On other platforms this library can use SIMD to improve the performance. Unfortunately neither the ESP32 or the RP2040 can support this. W/o SIMD the library relies heavily on floating point operations – which is a known weak spot of all the Espressif microcontrollers – so any alternative with a decent floating point performance will perform much better .
The Source Code
The adapted Arduino library can be found on github.
3 Comments
Bromium · 22. January 2023 at 22:35
Look at it this way, the data to the DAC is 16 (or 24) bits. So why do you ever need to store huge or tiny numbers with exponents 2^128? 2^128 ~= 10^33. What kind of operation are you doing on a 16 bit number that needs the range of 10^33 or 10^-33, but only with the precision of 24 bits instead of 32 bits?

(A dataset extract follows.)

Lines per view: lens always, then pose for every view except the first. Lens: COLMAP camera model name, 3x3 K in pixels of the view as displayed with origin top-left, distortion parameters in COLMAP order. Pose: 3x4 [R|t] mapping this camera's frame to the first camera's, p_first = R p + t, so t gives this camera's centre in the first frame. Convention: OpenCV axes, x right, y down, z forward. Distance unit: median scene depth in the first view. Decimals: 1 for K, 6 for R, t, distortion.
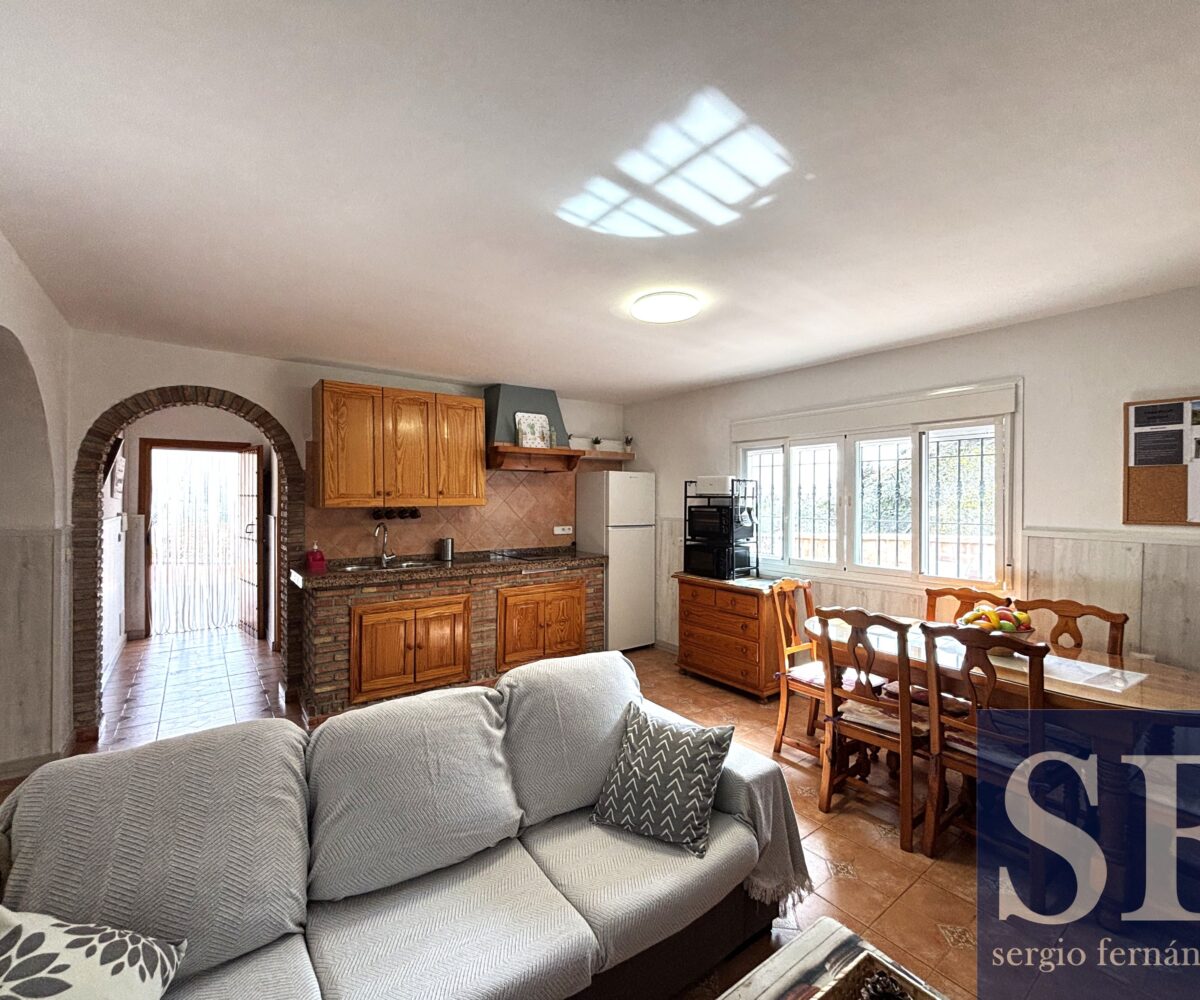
lens RADIAL K [[532.6, 0, 596.6], [0, 532.6, 499.5], [0, 0, 1]] dist [0.010473, -0.001476]
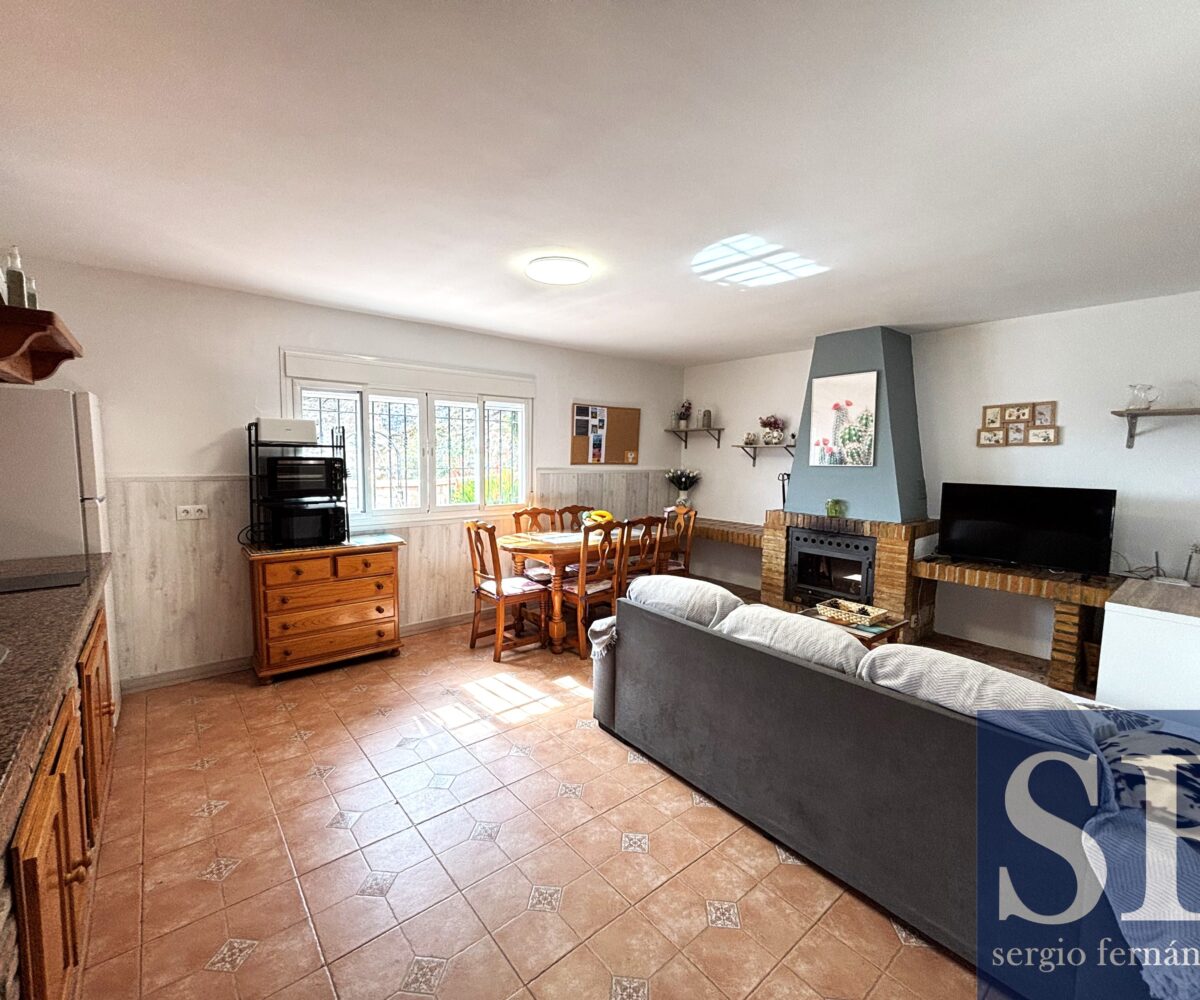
lens RADIAL K [[532.6, 0, 596.8], [0, 532.6, 499.0], [0, 0, 1]] dist [0.010473, -0.001476]
pose [[-0.040949, -0.086553, 0.995405, -0.995064], [-0.011087, 0.996219, 0.086167, 0.001766], [-0.999100, -0.007508, -0.041754, 0.992580]]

I think the reason that floating point is used is because trigonometric and logarithmic operation libraries are all in floating point, and not rational numbers. If rational operations, which will be a lot faster and a lot higher resolution were available, nobody in their right mind would use floats, unless they want to deal with huge or tiny numbers like in the sciences.
Best regards
Bromium · 11. January 2023 at 4:07
Hi Phil. I am actually surprised that an encoder/decoder would use floating point. Is this true for all or most coders that you have seen? Fractional numbers should always be represented as a rational number, i.e. a numerator and a denominator. Multiplication and division for example becomes two integer multiplication, one for numerator the other for denominator, and should be a lot faster than a floating point operation. If an overflow condition is to develop, then both numerator should be shifted to the right by the same amount, prior to the operation, to prevent an overflow. At the very last moment that the data is to be sent to the DAC or off-board, the actual division (with rounding) should be performed and data reduced to one long (or short). Floating point is just a rational number where the denominator must be a power of 10. The range of a long float is larger than that of two rational longs, but rational longs are far more accurate (higher resolution). In audio work, we don’t need that kind of range,but we could use more resolution. What do you think?
Thanks for this wonderful blog,and you are covering areas where noone else I have found to cover.
Regards,
Bromium
pschatzmann · 11. January 2023 at 13:41
I am not aware of any mp3 or aac decoder which would rely on integer math, so I am not sure if this is even possible.